A Single Image and Multimodality Is All You Need for Novel View Synthesis

Diffusion-based approaches have recently demonstrated strong performance for single-image novel view synthesis by conditioning generative models on geometry inferred from monocular depth estimation. However, in practice, the quality and consistency of the synthesized views are fundamentally limited by the reliability of the underlying depth estimates, which are often fragile under low texture, adverse weather, and occlusion-heavy real-world conditions. In this work, we show that incorporating sparse multimodal range measurements provides a simple yet effective way to overcome these limitations. We introduce a multimodal depth reconstruction framework that leverages extremely sparse range sensing data, such as automotive radar or LiDAR, to produce dense depth maps that serve as robust geometric conditioning for diffusion-based novel view synthesis. Our approach models depth in an angular domain using a localized Gaussian Process formulation, enabling computationally efficient inference while explicitly quantifying uncertainty in regions with limited observations. The reconstructed depth and uncertainty are used as a drop-in replacement for monocular depth estimators in existing diffusion-based rendering pipelines, without modifying the generative model itself.

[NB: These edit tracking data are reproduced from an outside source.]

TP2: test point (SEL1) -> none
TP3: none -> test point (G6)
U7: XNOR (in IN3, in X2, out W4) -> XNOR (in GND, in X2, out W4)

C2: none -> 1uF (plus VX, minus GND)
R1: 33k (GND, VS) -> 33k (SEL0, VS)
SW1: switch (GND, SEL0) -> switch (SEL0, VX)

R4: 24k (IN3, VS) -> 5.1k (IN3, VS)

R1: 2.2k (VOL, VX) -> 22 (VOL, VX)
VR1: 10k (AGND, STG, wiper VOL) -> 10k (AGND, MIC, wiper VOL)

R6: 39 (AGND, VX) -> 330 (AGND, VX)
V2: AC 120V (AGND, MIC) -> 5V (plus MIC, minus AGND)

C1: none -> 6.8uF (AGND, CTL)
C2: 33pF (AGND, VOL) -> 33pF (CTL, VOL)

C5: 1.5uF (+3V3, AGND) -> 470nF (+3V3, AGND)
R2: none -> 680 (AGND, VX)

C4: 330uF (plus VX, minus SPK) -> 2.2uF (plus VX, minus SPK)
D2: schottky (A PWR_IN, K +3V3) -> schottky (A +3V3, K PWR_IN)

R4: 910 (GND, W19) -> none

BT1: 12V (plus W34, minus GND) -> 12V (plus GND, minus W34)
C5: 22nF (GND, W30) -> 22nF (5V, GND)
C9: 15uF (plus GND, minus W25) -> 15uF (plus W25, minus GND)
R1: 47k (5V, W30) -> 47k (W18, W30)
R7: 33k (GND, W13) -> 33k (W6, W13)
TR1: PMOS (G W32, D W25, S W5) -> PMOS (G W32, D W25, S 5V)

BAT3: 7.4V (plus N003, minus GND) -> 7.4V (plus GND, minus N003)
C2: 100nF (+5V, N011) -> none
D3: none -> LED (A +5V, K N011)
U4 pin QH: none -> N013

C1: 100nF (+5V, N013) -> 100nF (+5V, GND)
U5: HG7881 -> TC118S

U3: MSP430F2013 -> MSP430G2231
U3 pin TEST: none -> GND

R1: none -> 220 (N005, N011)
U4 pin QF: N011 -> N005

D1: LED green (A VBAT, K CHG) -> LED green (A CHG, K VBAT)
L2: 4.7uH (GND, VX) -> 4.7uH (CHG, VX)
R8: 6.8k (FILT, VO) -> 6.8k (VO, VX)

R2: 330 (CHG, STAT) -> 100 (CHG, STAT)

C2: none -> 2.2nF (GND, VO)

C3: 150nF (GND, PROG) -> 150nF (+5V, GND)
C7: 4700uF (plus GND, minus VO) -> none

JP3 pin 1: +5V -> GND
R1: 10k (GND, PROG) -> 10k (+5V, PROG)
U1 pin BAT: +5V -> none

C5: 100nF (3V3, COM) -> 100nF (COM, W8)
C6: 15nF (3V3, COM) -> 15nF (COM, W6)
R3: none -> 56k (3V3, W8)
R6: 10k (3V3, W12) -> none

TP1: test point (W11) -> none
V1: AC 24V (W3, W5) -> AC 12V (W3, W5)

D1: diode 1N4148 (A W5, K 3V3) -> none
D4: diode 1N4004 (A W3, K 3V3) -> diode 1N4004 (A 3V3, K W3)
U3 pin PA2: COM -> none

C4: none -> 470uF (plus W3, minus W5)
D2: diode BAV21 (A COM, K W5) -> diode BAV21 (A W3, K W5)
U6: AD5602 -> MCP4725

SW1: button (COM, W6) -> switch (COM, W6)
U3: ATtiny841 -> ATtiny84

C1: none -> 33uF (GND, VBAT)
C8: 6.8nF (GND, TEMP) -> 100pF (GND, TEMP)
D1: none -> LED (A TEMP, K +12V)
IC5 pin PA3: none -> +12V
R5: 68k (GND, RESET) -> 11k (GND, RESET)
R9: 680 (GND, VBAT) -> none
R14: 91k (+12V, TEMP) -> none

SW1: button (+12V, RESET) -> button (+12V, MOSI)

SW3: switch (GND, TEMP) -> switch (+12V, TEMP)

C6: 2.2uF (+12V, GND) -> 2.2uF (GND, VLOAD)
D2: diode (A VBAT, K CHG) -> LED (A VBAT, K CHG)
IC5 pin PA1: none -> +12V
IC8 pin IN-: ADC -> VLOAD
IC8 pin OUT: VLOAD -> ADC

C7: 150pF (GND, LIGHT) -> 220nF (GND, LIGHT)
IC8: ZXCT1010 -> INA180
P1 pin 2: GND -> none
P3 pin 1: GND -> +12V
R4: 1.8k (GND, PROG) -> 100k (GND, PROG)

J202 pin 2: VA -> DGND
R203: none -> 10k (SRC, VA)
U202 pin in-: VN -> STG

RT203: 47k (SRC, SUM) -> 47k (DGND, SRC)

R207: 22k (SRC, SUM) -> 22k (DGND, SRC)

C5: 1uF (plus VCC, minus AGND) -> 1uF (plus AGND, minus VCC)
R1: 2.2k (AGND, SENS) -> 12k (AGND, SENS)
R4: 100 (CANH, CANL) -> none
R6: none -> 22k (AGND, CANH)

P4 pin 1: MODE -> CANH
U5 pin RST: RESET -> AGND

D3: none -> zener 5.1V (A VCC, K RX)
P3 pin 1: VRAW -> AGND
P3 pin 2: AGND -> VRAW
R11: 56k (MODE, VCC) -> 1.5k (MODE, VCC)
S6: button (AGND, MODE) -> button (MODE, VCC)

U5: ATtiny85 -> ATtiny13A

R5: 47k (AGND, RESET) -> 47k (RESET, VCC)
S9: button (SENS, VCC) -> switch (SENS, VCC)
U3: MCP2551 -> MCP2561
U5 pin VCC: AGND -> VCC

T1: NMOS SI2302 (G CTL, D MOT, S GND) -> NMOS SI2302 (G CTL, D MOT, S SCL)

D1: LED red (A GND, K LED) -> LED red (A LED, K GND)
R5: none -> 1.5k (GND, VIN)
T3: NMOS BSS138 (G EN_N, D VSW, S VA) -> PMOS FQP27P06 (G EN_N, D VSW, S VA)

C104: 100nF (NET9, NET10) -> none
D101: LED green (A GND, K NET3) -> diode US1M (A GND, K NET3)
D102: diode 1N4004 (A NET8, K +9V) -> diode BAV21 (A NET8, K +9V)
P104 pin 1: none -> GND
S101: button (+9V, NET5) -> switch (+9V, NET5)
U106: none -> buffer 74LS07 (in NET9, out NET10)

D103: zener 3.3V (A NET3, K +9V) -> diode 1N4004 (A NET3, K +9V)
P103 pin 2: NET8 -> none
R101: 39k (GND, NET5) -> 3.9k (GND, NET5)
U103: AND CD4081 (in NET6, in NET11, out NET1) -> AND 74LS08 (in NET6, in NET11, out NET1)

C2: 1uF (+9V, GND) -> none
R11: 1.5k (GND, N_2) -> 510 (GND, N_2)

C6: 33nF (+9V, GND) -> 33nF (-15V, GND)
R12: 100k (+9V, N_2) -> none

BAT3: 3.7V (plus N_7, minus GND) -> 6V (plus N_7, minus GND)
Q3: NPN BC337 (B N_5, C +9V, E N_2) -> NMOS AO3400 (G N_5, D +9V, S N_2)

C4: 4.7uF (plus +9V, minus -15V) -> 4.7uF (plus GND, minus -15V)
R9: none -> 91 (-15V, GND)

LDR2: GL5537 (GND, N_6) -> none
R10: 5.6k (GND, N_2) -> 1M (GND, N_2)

Experiments on real-world multimodal driving scenes demonstrate that replacing vision-only depth with our sparse range-based reconstruction substantially improves both geometric consistency and visual quality in single-image novel-view video generation. These results highlight the importance of reliable geometric priors for diffusion-based view synthesis and demonstrate the practical benefits of multimodal sensing even at extreme levels of sparsity.

翻译：基于扩散的方法最近通过将生成模型建立在从单目深度估计推断出的几何条件上，在单幅图像新颖视角合成任务中展现出强大性能。然而在实践中，合成视角的质量与一致性从根本上受限于底层深度估计的可靠性，后者在低纹理、恶劣天气和严重遮挡的真实场景条件下往往表现脆弱。本研究表明，融入稀疏多模态距离测量为克服这些限制提供了一种简单而有效的途径。我们提出了一种多模态深度重建框架，该框架利用极稀疏的距离传感数据（如汽车雷达或激光雷达）来生成稠密深度图，作为基于扩散的新颖视角合成任务的鲁棒几何条件。我们的方法采用局部化高斯过程公式在角度域对深度进行建模，在实现计算高效推理的同时，能显式量化观测有限区域的不确定性。重建的深度及不确定性可作为现有基于扩散的渲染流程中单目深度估计器的即插即用替代方案，而无需修改生成模型本身。在真实世界多模态驾驶场景上的实验表明，用我们基于稀疏距离的重建结果替代纯视觉深度估计，能显著提升单幅图像新颖视角视频生成的几何一致性与视觉质量。这些结果凸显了可靠几何先验对基于扩散的视角合成的重要性，并证明了即使在极端稀疏条件下，多模态感知仍具有实际效益。